# TEXT TO READ
--- START ---
At long last a company whose products can be dangerous has dared to address the issue with imagination and creativity, says Peter Knight
It was a brave decision of US telecoms giant AT&T to ask Werner Herzog, the legendary documentary film maker, to dissuade us from texting while driving. It was an unusually bold commission, given the usual creative timidity of the business community.
Herzog’s public service film in the United States is good but not extraordinary. Not like the tragically mesmerising HIV ads that Benetton ran two decades ago. But given the climate of risk aversion in business today – especially in its response to sustainability – Herzog’s hiring by the telecoms firm really stands out.
This sort of boldness was everyday business in the Madmen era of the 1950s and 1960s, when most managers were confidently drunk after a couple of highballs at lunch. Since then we have been overcome by the puritanical Perrier approach to business where managers are so risk averse they become immobilised with the fear of making a mistake. For them, fizzing the water is bold and they dream of the thrill of a personalised Sodastream on their desk.
The financial crisis increased timidity, with people clinging to their precious jobs by adopting the brace position – head down, ignoring the world around them. Now, big, bold, creative ideas are restricted to the fascinating ruses that companies use to avoid paying tax.
--- END ---
Data entries:
--- START ---
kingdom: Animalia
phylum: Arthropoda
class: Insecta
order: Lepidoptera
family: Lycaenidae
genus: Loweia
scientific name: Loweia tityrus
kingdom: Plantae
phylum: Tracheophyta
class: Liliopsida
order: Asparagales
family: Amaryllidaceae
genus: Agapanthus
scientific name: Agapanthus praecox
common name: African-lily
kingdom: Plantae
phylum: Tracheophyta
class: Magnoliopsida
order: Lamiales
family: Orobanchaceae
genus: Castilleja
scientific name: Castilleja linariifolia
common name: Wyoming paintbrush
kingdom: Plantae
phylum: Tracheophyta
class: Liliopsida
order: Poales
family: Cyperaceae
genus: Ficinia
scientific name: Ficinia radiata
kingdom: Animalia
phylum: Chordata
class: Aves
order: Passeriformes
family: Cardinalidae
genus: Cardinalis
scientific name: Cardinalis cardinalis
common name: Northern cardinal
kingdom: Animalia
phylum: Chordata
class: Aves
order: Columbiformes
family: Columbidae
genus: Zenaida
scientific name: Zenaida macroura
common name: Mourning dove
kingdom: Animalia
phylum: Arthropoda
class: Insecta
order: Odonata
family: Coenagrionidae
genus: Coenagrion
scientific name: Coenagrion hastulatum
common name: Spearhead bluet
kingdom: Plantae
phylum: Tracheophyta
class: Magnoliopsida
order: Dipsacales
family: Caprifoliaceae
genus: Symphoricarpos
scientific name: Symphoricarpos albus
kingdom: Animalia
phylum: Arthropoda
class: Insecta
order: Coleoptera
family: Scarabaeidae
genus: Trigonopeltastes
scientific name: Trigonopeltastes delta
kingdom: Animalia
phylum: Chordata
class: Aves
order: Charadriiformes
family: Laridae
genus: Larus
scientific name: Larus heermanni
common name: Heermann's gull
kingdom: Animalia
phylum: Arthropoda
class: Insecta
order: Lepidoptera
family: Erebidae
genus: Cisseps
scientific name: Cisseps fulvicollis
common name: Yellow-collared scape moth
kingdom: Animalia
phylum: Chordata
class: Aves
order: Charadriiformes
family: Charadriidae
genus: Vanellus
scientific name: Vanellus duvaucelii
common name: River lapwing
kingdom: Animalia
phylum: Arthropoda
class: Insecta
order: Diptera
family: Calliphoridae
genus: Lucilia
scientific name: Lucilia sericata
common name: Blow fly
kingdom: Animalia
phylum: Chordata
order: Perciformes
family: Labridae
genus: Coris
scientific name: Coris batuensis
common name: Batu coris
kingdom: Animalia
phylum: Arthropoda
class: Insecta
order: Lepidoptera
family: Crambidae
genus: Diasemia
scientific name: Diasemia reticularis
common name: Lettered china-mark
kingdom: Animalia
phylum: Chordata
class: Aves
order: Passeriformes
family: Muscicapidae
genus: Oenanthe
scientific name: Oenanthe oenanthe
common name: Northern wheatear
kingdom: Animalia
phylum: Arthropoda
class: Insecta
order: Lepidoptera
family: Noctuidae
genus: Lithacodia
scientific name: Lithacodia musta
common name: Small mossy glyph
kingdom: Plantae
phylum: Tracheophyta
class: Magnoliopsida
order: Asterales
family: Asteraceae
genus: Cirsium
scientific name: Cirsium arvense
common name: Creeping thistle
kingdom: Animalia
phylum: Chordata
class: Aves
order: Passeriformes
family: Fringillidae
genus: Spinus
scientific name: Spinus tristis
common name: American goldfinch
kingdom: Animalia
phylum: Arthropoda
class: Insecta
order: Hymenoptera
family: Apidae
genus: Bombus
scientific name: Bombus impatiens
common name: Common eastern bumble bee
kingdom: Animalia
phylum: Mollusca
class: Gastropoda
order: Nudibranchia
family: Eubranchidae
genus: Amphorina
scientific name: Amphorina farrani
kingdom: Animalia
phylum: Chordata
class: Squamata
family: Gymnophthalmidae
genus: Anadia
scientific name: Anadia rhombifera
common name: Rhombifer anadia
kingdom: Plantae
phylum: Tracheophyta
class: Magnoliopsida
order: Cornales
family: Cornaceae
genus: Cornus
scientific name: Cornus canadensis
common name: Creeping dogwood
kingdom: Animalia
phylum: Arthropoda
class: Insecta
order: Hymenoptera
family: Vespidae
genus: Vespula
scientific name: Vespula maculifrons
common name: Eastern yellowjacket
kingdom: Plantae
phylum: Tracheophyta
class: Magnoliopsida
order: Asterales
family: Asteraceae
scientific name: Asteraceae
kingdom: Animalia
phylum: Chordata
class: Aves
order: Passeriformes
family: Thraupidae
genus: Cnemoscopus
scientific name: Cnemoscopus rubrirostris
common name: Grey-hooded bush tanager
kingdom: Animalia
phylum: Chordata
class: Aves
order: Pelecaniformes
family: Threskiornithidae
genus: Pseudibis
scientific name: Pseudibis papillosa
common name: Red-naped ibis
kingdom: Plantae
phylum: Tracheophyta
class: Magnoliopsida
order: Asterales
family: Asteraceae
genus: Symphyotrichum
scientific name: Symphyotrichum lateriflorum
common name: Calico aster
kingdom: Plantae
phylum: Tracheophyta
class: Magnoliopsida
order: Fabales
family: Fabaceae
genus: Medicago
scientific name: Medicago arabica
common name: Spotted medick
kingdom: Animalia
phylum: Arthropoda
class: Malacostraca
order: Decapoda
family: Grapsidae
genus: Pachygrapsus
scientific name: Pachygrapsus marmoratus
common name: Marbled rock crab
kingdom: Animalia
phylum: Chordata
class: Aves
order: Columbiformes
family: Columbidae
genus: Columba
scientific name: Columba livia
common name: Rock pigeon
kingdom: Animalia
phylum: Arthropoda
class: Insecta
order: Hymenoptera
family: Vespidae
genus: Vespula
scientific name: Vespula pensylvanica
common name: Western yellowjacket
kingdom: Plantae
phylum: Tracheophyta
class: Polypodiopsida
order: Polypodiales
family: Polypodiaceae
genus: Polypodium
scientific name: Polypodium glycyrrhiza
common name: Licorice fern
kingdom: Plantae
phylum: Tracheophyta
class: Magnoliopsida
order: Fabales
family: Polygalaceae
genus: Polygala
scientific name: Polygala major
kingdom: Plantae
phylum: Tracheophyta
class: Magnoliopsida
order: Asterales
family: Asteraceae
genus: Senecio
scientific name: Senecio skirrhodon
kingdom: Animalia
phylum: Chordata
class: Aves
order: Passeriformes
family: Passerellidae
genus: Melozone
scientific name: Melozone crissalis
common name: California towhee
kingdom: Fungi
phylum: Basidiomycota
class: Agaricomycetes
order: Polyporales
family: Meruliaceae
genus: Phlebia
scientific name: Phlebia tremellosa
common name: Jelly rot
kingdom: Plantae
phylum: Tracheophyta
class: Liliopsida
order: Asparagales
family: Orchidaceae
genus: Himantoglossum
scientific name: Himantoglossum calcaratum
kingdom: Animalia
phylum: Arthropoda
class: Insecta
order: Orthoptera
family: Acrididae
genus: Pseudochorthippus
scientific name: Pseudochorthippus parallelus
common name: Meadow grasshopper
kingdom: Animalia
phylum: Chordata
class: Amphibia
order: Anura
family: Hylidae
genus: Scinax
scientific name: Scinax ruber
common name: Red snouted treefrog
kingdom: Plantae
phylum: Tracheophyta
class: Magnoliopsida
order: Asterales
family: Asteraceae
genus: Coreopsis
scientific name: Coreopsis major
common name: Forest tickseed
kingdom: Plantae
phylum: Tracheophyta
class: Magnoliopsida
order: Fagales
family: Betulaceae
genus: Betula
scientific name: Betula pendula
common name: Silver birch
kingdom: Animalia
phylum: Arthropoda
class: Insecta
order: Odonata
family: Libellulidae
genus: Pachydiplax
--- END ---
# ACTIONS TO TAKE
1 – In the Herzog commentary, retype the passage from "Herzog’s public service" to "really stands out.".
2 – List every company or brand name that appears in the Herzog commentary.

# OUTPUTS IN ORDER
1 –
Herzog’s public service film in the United States is good but not extraordinary. Not like the tragically mesmerising HIV ads that Benetton ran two decades ago. But given the climate of risk aversion in business today – especially in its response to sustainability – Herzog’s hiring by the telecoms firm really stands out.

2 – AT&T, Benetton, Perrier, Sodastream